Everyone had conceded something or had had a link fizzle. It would be easier for Alshawabkeh to test his device in a more traditional aquifer, not in karst, with its fast-moving fluids. Padilla’s groundwater tests did not easily match with data from the study’s participants—some have wells, and others municipal water. Either way, contamination may not be the most important phthalate source. The Superfund sites were a source of the pollutant TCE, but for preterm birth, TCE may not matter. And while the tests had shown that a derivative of di-2-ethyl hexyl phthalate in the Protect women was twice as high as in the U.S. general population, they were far from establishing a genuine tie.
People like easy answers, but rarely do chemicals work in isolation. Take the bisphenol A out of the toys, and bisphenol S remains. Is that a problem? It’s usually a mistake to think that a single chemical could have a clear effect on a complex health problem. Protect needs to hedge its bets: As part of its second phase, it would try to catch other important tracers in its samples.

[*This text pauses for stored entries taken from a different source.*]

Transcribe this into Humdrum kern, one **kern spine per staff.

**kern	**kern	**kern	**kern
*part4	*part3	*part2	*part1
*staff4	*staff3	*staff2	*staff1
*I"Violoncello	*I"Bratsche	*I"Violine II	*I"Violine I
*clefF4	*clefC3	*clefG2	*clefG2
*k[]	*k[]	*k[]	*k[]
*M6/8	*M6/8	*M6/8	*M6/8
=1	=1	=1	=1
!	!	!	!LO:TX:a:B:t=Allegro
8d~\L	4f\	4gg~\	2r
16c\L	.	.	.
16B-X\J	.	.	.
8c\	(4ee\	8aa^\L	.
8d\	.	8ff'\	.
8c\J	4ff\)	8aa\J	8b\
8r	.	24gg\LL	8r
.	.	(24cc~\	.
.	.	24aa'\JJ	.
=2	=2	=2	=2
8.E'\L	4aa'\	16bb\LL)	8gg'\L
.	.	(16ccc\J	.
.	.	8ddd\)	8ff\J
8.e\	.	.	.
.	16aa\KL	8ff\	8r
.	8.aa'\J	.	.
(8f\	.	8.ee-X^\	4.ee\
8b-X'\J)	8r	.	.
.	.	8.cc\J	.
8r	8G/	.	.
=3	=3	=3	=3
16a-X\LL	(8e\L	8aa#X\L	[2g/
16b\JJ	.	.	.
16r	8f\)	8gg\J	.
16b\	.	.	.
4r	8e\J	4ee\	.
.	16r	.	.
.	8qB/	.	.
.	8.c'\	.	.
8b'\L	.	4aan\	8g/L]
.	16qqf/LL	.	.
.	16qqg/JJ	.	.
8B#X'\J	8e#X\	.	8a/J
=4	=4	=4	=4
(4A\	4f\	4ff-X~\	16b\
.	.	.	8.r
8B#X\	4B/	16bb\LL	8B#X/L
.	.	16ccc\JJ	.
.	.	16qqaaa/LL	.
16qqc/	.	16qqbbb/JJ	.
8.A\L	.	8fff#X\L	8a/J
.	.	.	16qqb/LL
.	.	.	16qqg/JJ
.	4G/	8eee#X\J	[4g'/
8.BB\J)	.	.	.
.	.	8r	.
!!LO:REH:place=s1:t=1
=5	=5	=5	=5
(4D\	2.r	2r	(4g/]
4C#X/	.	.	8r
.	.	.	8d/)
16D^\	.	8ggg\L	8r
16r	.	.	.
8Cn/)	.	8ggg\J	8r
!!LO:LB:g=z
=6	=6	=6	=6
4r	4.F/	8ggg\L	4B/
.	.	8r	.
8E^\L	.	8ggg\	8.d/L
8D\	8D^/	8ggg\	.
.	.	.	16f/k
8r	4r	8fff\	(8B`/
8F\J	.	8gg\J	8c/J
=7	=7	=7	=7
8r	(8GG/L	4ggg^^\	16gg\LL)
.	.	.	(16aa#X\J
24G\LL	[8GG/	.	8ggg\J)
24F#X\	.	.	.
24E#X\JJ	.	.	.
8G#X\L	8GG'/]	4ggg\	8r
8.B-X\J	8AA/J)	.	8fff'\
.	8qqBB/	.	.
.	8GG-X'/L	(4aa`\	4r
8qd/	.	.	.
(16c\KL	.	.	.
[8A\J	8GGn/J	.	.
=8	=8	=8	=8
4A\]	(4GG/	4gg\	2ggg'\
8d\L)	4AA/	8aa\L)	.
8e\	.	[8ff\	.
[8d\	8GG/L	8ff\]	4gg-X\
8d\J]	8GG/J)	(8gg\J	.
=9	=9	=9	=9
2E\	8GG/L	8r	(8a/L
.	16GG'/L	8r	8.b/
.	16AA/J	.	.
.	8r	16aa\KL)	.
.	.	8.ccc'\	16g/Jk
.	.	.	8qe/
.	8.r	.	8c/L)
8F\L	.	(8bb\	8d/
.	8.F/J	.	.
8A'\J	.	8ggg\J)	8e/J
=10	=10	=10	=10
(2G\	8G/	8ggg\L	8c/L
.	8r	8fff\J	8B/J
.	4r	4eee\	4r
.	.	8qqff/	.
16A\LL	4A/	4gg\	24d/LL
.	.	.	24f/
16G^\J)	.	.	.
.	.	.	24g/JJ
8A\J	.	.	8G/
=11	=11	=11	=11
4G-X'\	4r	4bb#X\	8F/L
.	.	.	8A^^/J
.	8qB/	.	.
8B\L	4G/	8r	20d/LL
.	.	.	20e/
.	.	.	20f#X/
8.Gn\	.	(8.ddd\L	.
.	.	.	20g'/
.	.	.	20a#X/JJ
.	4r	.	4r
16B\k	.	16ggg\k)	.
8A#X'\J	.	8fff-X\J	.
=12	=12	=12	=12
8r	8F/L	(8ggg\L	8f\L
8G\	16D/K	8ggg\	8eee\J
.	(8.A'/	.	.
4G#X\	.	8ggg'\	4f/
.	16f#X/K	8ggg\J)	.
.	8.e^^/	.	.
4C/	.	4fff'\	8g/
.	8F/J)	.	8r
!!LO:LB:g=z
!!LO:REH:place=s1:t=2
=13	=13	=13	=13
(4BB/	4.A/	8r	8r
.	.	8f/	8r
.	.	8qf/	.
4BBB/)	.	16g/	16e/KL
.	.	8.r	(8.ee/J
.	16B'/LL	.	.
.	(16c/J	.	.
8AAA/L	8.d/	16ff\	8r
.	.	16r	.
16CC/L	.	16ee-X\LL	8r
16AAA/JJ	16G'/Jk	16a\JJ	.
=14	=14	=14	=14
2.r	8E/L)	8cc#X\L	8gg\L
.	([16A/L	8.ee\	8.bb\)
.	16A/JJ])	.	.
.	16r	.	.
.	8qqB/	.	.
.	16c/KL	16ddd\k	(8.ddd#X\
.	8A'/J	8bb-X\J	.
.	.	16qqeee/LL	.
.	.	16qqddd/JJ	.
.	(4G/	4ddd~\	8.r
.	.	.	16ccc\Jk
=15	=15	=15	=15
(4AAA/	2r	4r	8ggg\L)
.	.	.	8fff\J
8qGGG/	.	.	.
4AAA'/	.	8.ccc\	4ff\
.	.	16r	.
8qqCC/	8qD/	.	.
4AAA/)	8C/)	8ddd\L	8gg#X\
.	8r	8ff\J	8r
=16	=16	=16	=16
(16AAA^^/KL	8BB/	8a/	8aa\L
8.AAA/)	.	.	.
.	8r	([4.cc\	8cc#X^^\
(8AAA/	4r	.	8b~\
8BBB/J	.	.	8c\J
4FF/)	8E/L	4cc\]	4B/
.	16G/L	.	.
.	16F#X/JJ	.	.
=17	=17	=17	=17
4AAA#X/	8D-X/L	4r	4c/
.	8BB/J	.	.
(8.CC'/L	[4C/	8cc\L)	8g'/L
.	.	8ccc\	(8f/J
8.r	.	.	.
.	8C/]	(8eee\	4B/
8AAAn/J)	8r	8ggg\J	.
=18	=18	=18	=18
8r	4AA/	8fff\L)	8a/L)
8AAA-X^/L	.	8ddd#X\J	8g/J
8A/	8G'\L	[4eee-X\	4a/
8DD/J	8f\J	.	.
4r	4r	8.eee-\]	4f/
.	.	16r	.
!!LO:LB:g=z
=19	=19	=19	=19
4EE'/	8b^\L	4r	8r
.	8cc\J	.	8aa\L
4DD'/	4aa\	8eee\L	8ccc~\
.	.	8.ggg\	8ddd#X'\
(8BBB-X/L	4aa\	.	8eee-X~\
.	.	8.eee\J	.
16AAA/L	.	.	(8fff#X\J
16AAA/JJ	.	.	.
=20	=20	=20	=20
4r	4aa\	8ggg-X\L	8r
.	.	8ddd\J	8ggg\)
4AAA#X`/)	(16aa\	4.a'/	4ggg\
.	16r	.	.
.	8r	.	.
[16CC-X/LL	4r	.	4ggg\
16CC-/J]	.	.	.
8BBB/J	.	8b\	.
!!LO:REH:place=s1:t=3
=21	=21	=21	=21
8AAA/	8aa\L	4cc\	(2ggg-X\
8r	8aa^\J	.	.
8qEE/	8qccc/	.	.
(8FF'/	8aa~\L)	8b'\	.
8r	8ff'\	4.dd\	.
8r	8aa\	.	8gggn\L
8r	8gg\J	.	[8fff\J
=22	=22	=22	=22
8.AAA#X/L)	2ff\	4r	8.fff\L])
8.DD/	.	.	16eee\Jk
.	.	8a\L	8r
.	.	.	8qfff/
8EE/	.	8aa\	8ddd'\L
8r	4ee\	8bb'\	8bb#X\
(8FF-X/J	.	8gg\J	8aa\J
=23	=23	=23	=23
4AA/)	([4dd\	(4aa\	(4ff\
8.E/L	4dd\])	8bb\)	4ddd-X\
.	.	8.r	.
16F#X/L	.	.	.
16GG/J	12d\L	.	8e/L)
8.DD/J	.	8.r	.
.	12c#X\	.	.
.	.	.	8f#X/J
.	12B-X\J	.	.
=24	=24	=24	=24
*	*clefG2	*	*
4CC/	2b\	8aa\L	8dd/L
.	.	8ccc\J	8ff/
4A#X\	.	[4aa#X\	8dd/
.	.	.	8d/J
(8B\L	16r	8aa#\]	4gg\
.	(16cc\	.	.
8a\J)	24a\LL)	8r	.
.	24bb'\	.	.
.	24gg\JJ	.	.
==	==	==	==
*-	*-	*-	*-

“It would be great if we were able to identify a smoking gun, because then some sort of intervention could follow quickly,” said Meeker, the Michigan epidemiologist, a few months after my visit. “But I’m trying to be realistic in my expectations.”
Later that month, the team received good news: NIH had granted it an additional five years. The project was guaranteed to reach full term.
My second day with Anzalota, Cordero’s protégé, we drove to Ciales, a mountain coffee-growing town. She hoped to stay with Protect for at least another year before pursuing a residency. She’ll leave knowing that engineers, doctors, epidemiologists, and toxicologists can find common ground. “We’re now speaking the same language,” she said, a point that NIH commended them on in their review. “We’re speaking the language of public health.”
We stopped at the Ciales clinic, another publicly financed venture. After a tour and more screenings, Anzalota noticed a woman wielding a bulky stroller in the overflowing waiting room: a Protect participant who hadn’t been scheduled to visit but had a cyst she wanted investigated. Anzalota gave her a hug and pulled her aside, commandeering an office. I stood to the side, the woman’s month-old daughter swaddled beneath me in a sea of pink fleece, a polka-dot bow on her head. She clenched one miniature fist, and her eyes fluttered.
It had been a vaginal birth, the baby arriving at 39 weeks, weighing six pounds, the mother said. Not preterm.
“It was very quick? Yes?” Anzalota said.
“Yes.” Only about three hours.
“Nothing! You weren’t in it at all.” She gasped. “What a child!”
A Ciales resident, the mother believes that she lives in contaminated land. She had been worried—her brother’s ex-wife had had a preemie who died during a bungled delivery. And she herself had risk factors, as everyone does—maybe even high phthalate levels. But her baby was healthy. Anzalota looked forward to Facebook photos. They had another data point. They’re up to more than 700 women now. Only 1,300 more to go.
Wide awake now, the newborn looked up and sneezed.
Paul Voosen is a senior reporter for The Chronicle.